The antiepileptic activity of phenytoin was found during systematic research in animals: it suppresses the tonic phase but not the clonic phase elicited by an electric discharge and is not very active against the attacks caused by pentylenetetrazol.

Phenytoin was the first non-sedative antiepileptic to be used in therapeutics.
It decreases the intensity of facial neuralgia and has an antiarrhythmic effect.

 But as I dug a little deeper, I found from 1995:-

We report here that carbamazepine and phenytoin, two widely used antiepileptic drugs, potentiate gamma-aminobutyric acid (GABA)-induced Cl- currents in human embryonic kidney cells transiently expressing the alpha 1 beta 2 gamma 2 subtype of the GABAA receptor and in cultured rat cortical neurons. In cortical neuron recordings, the current induced by 1 microM GABA was enhanced by carbamazepine and phenytoin with EC50 values of 24.5 nM and 19.6 nM and maximal potentiations of 45.6% and 90%, respectively. The potentiation by these compounds was dependent upon the concentration of GABA, suggesting an allosteric modulation of the receptor, but was not antagonized by the benzodiazepine (omega) modulatory site antagonist flumazenil. Carbamazepine and phenytoin did not modify GABA-induced currents in human embryonic kidney cells transiently expressing binary alpha 1 beta 2 recombinant GABAA receptors. The alpha 1 beta 2 recombinant is known to possess functional barbiturate, steroid, and picrotoxin sites, indicating that these sites are not involved in the modulatory effects of carbamazepine and phenytoin. When tested in cells containing recombinant alpha 1 beta 2 gamma 2, alpha 3 beta 2 gamma 2, or alpha 5 beta 2 gamma 2 GABAA receptors, carbamazepine and phenytoin potentiated the GABA-induced current only in those cells expressing the alpha 1 beta 2 gamma 2 receptor subtype. This indicates that the nature of the alpha subunit isoform plays a critical role in determining the carbamazepine/phenytoin pharmacophore. Our results therefore illustrate the existence of one or more new allosteric regulatory sites for carbamazepine and phenytoin on the GABAA receptor. These sites could be implicated in the known anticonvulsant properties of these drugs and thus may offer new targets in the search for novel antiepileptic drugs.

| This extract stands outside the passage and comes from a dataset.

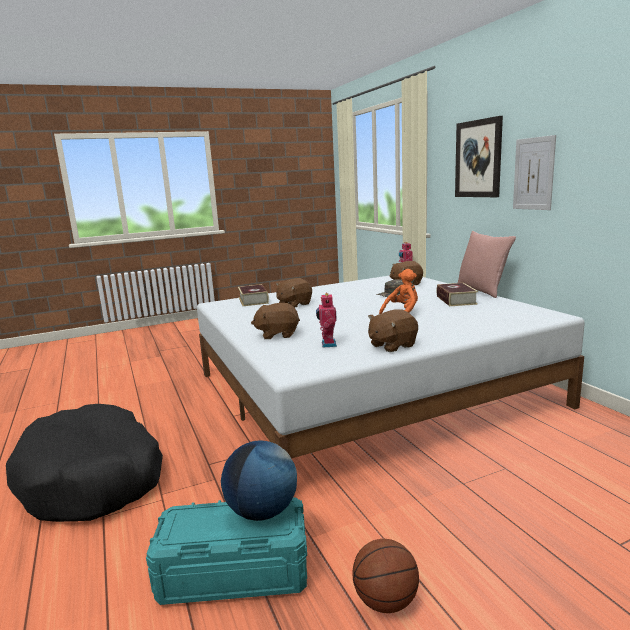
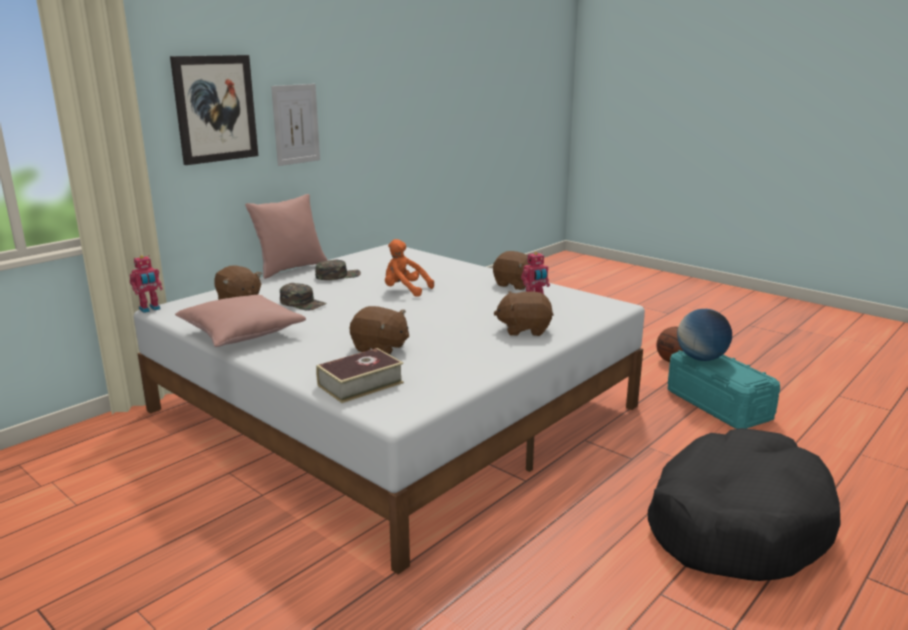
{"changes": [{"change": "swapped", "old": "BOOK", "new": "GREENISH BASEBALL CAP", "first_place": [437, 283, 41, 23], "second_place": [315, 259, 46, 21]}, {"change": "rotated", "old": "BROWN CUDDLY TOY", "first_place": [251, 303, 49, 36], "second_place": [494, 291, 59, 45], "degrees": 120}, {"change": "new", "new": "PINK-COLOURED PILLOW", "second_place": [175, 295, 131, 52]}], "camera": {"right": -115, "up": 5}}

So not only is it possible that phenytoin can modulate the behaviour of the GABAA receptor like Dr Catterall did with Clonazepam, but carbamazepine is yet another known AED with this effect.

So I expect someone will also go and patent low-dose carbamazepine for autism.

We potentially now have a wide range of low dose AEDs for autism.

·        Valproate (1000 to 2000 mg for adults as AED) at a dose of 1-2 mg/kg

·        Clonazepam (up to 20 mg for adults as an AED)   at a dose of 1.7mcg/kg

·        Phenytoin (up to 600 mg for adults as an AED) at a dose of 0.05 mg/kg

·        Carbamazepine (up to 1,200 mg for adults as an AED) no data for the low dose!

We also have two other drugs that are used as AEDs in high doses and have been used in autism with much lower doses.  I do not have any evidence to show that they affect GABAA receptors.  I think their method of action is unrelated to GABA, or sodium channels.
·        Piracetam (up to 24 g as an AED) at a dose of 400 to 800 mg

·        Vinpocetine (up to 45mg for adults as an AED)  at a dose of 1 to 5 mg

Both Piracetam and Vinpocetine are classed as drugs in Europe and supplements in the US.  Both are also used as cognitive enhancers. Both have numerous possible modes of action.  They may not help with behavioral problems, but may well improve cognition.

Interestingly, a clinical trial is underway to look at the cognitive effect of moderate doses of Vinpocetine in epilepsy.